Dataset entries

========================

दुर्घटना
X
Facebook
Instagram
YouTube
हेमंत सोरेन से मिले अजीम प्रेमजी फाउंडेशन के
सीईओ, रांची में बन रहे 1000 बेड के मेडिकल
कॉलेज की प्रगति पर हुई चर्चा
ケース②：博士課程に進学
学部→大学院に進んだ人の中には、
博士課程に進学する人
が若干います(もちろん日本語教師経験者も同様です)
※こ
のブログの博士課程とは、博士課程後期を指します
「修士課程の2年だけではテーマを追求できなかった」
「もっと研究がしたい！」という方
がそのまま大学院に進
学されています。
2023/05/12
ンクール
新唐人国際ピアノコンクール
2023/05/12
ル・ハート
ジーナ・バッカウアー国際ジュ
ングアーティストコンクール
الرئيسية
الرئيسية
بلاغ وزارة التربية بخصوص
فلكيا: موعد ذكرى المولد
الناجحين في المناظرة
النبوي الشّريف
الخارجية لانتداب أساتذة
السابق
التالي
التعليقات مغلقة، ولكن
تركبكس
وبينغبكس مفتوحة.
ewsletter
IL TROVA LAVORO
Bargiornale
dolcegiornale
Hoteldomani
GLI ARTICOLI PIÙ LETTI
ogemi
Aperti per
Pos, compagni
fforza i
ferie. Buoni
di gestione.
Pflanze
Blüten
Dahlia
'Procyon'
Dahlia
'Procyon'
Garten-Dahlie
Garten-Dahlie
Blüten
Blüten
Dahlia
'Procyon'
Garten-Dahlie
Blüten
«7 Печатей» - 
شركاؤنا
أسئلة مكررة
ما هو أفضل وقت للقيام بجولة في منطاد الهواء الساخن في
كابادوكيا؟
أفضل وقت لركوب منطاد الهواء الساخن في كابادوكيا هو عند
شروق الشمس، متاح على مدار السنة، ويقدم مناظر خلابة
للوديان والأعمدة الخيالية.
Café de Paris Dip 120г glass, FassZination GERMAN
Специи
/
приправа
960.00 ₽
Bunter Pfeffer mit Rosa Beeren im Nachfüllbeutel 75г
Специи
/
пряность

========================

Reproduce everything from the start of the records down to the line containing "新唐人国際ピアノコンクール", including that line.

दुर्घटना
X
Facebook
Instagram
YouTube
हेमंत सोरेन से मिले अजीम प्रेमजी फाउंडेशन के
सीईओ, रांची में बन रहे 1000 बेड के मेडिकल
कॉलेज की प्रगति पर हुई चर्चा
ケース②：博士課程に進学
学部→大学院に進んだ人の中には、
博士課程に進学する人
が若干います(もちろん日本語教師経験者も同様です)
※こ
のブログの博士課程とは、博士課程後期を指します
「修士課程の2年だけではテーマを追求できなかった」
「もっと研究がしたい！」という方
がそのまま大学院に進
学されています。
2023/05/12
ンクール
新唐人国際ピアノコンクール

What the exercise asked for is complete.